» **Directions for this task**
The listing beneath should be written out in full, exactly as shown.
** Opening Exercise data block **
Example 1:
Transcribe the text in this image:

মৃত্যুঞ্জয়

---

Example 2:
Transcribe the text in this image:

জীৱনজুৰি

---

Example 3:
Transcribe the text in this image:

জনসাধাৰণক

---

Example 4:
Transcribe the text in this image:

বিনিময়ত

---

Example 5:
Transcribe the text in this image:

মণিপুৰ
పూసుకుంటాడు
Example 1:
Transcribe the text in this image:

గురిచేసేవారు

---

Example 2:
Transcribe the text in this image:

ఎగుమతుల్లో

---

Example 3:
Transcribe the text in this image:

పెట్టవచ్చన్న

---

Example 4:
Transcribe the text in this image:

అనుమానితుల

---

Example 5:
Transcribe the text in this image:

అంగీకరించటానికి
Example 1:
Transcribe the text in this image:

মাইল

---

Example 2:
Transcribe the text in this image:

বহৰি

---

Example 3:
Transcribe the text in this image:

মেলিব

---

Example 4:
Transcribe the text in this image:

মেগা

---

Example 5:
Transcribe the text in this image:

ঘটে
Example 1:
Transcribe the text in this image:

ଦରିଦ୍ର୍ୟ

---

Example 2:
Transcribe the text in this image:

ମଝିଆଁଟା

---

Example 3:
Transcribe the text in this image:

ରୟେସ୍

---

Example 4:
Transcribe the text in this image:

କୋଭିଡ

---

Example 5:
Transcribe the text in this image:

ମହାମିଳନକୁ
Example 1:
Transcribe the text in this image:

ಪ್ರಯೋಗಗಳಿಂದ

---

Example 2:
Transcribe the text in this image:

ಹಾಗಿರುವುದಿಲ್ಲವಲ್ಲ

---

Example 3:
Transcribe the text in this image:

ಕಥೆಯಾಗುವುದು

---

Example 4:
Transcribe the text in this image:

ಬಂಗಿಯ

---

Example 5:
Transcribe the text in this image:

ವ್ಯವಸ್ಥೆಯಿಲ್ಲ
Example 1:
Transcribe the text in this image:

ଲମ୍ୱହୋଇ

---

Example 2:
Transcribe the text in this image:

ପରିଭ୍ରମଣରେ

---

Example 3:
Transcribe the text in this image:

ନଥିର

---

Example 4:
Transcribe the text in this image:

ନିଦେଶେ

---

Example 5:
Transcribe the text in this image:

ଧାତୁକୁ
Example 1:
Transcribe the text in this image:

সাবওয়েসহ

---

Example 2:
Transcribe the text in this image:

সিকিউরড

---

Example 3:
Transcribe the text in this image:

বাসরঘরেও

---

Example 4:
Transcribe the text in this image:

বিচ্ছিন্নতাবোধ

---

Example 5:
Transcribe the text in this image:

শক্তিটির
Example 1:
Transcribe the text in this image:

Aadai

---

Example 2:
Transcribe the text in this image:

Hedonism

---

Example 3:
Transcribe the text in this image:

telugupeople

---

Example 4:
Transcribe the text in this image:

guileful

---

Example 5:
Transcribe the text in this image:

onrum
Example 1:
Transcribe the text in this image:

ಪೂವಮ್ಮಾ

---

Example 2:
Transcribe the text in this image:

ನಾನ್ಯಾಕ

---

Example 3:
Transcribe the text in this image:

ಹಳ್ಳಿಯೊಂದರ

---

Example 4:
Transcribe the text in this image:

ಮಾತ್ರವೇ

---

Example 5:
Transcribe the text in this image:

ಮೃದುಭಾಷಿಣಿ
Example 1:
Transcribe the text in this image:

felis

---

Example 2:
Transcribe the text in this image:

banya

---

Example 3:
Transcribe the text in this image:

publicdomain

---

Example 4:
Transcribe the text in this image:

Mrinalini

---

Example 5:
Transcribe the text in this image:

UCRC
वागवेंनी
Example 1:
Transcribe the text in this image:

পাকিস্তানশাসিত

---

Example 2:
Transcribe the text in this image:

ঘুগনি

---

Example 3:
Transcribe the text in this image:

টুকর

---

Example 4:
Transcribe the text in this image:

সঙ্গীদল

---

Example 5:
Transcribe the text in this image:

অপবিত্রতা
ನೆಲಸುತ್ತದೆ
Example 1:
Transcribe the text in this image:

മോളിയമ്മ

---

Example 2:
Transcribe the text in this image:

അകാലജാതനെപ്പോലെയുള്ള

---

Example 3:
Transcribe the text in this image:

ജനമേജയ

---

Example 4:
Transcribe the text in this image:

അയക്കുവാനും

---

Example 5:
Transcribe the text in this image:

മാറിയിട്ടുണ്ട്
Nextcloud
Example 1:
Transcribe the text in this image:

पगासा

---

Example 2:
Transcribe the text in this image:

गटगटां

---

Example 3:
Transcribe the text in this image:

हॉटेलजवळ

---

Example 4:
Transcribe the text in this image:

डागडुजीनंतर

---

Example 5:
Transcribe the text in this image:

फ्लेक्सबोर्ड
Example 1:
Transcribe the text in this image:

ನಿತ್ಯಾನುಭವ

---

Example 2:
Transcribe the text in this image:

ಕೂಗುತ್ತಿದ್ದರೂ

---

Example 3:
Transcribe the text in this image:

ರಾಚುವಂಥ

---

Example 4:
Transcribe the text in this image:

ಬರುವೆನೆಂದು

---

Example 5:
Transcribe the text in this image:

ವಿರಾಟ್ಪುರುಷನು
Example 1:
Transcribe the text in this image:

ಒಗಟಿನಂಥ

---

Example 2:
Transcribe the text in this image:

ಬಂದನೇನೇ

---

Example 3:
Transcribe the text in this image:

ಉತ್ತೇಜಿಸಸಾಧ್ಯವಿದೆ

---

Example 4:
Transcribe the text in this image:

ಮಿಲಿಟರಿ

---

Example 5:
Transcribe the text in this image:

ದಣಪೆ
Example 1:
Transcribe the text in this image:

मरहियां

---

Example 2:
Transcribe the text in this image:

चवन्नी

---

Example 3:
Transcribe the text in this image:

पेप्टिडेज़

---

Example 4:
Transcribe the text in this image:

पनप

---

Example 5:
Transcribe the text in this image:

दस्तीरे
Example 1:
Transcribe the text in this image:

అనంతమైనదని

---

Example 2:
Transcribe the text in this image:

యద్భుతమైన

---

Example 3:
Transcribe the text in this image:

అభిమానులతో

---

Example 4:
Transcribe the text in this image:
** Closing Exercise data block **
» **Output of the exercise**
Example 1:
Transcribe the text in this image:

মৃত্যুঞ্জয়

---

Example 2:
Transcribe the text in this image:

জীৱনজুৰি

---

Example 3:
Transcribe the text in this image:

জনসাধাৰণক

---

Example 4:
Transcribe the text in this image:

বিনিময়ত

---

Example 5:
Transcribe the text in this image:

মণিপুৰ
పూసుకుంటాడు
Example 1:
Transcribe the text in this image:

గురిచేసేవారు

---

Example 2:
Transcribe the text in this image:

ఎగుమతుల్లో

---

Example 3:
Transcribe the text in this image:

పెట్టవచ్చన్న

---

Example 4:
Transcribe the text in this image:

అనుమానితుల

---

Example 5:
Transcribe the text in this image:

అంగీకరించటానికి
Example 1:
Transcribe the text in this image:

মাইল

---

Example 2:
Transcribe the text in this image:

বহৰি

---

Example 3:
Transcribe the text in this image:

মেলিব

---

Example 4:
Transcribe the text in this image:

মেগা

---

Example 5:
Transcribe the text in this image:

ঘটে
Example 1:
Transcribe the text in this image:

ଦରିଦ୍ର୍ୟ

---

Example 2:
Transcribe the text in this image:

ମଝିଆଁଟା

---

Example 3:
Transcribe the text in this image:

ରୟେସ୍

---

Example 4:
Transcribe the text in this image:

କୋଭିଡ

---

Example 5:
Transcribe the text in this image:

ମହାମିଳନକୁ
Example 1:
Transcribe the text in this image:

ಪ್ರಯೋಗಗಳಿಂದ

---

Example 2:
Transcribe the text in this image:

ಹಾಗಿರುವುದಿಲ್ಲವಲ್ಲ

---

Example 3:
Transcribe the text in this image:

ಕಥೆಯಾಗುವುದು

---

Example 4:
Transcribe the text in this image:

ಬಂಗಿಯ

---

Example 5:
Transcribe the text in this image:

ವ್ಯವಸ್ಥೆಯಿಲ್ಲ
Example 1:
Transcribe the text in this image:

ଲମ୍ୱହୋଇ

---

Example 2:
Transcribe the text in this image:

ପରିଭ୍ରମଣରେ

---

Example 3:
Transcribe the text in this image:

ନଥିର

---

Example 4:
Transcribe the text in this image:

ନିଦେଶେ

---

Example 5:
Transcribe the text in this image:

ଧାତୁକୁ
Example 1:
Transcribe the text in this image:

সাবওয়েসহ

---

Example 2:
Transcribe the text in this image:

সিকিউরড

---

Example 3:
Transcribe the text in this image:

বাসরঘরেও

---

Example 4:
Transcribe the text in this image:

বিচ্ছিন্নতাবোধ

---

Example 5:
Transcribe the text in this image:

শক্তিটির
Example 1:
Transcribe the text in this image:

Aadai

---

Example 2:
Transcribe the text in this image:

Hedonism

---

Example 3:
Transcribe the text in this image:

telugupeople

---

Example 4:
Transcribe the text in this image:

guileful

---

Example 5:
Transcribe the text in this image:

onrum
Example 1:
Transcribe the text in this image:

ಪೂವಮ್ಮಾ

---

Example 2:
Transcribe the text in this image:

ನಾನ್ಯಾಕ

---

Example 3:
Transcribe the text in this image:

ಹಳ್ಳಿಯೊಂದರ

---

Example 4:
Transcribe the text in this image:

ಮಾತ್ರವೇ

---

Example 5:
Transcribe the text in this image:

ಮೃದುಭಾಷಿಣಿ
Example 1:
Transcribe the text in this image:

felis

---

Example 2:
Transcribe the text in this image:

banya

---

Example 3:
Transcribe the text in this image:

publicdomain

---

Example 4:
Transcribe the text in this image:

Mrinalini

---

Example 5:
Transcribe the text in this image:

UCRC
वागवेंनी
Example 1:
Transcribe the text in this image:

পাকিস্তানশাসিত

---

Example 2:
Transcribe the text in this image:

ঘুগনি

---

Example 3:
Transcribe the text in this image:

টুকর

---

Example 4:
Transcribe the text in this image:

সঙ্গীদল

---

Example 5:
Transcribe the text in this image:

অপবিত্রতা
ನೆಲಸುತ್ತದೆ
Example 1:
Transcribe the text in this image:

മോളിയമ്മ

---

Example 2:
Transcribe the text in this image:

അകാലജാതനെപ്പോലെയുള്ള

---

Example 3:
Transcribe the text in this image:

ജനമേജയ

---

Example 4:
Transcribe the text in this image:

അയക്കുവാനും

---

Example 5:
Transcribe the text in this image:

മാറിയിട്ടുണ്ട്
Nextcloud
Example 1:
Transcribe the text in this image:

पगासा

---

Example 2:
Transcribe the text in this image:

गटगटां

---

Example 3:
Transcribe the text in this image:

हॉटेलजवळ

---

Example 4:
Transcribe the text in this image:

डागडुजीनंतर

---

Example 5:
Transcribe the text in this image:

फ्लेक्सबोर्ड
Example 1:
Transcribe the text in this image:

ನಿತ್ಯಾನುಭವ

---

Example 2:
Transcribe the text in this image:

ಕೂಗುತ್ತಿದ್ದರೂ

---

Example 3:
Transcribe the text in this image:

ರಾಚುವಂಥ

---

Example 4:
Transcribe the text in this image:

ಬರುವೆನೆಂದು

---

Example 5:
Transcribe the text in this image:

ವಿರಾಟ್ಪುರುಷನು
Example 1:
Transcribe the text in this image:

ಒಗಟಿನಂಥ

---

Example 2:
Transcribe the text in this image:

ಬಂದನೇನೇ

---

Example 3:
Transcribe the text in this image:

ಉತ್ತೇಜಿಸಸಾಧ್ಯವಿದೆ

---

Example 4:
Transcribe the text in this image:

ಮಿಲಿಟರಿ

---

Example 5:
Transcribe the text in this image:

ದಣಪೆ
Example 1:
Transcribe the text in this image:

मरहियां

---

Example 2:
Transcribe the text in this image:

चवन्नी

---

Example 3:
Transcribe the text in this image:

पेप्टिडेज़

---

Example 4:
Transcribe the text in this image:

पनप

---

Example 5:
Transcribe the text in this image:

दस्तीरे
Example 1:
Transcribe the text in this image:

అనంతమైనదని

---

Example 2:
Transcribe the text in this image:

యద్భుతమైన

---

Example 3:
Transcribe the text in this image:

అభిమానులతో

---

Example 4:
Transcribe the text in this image:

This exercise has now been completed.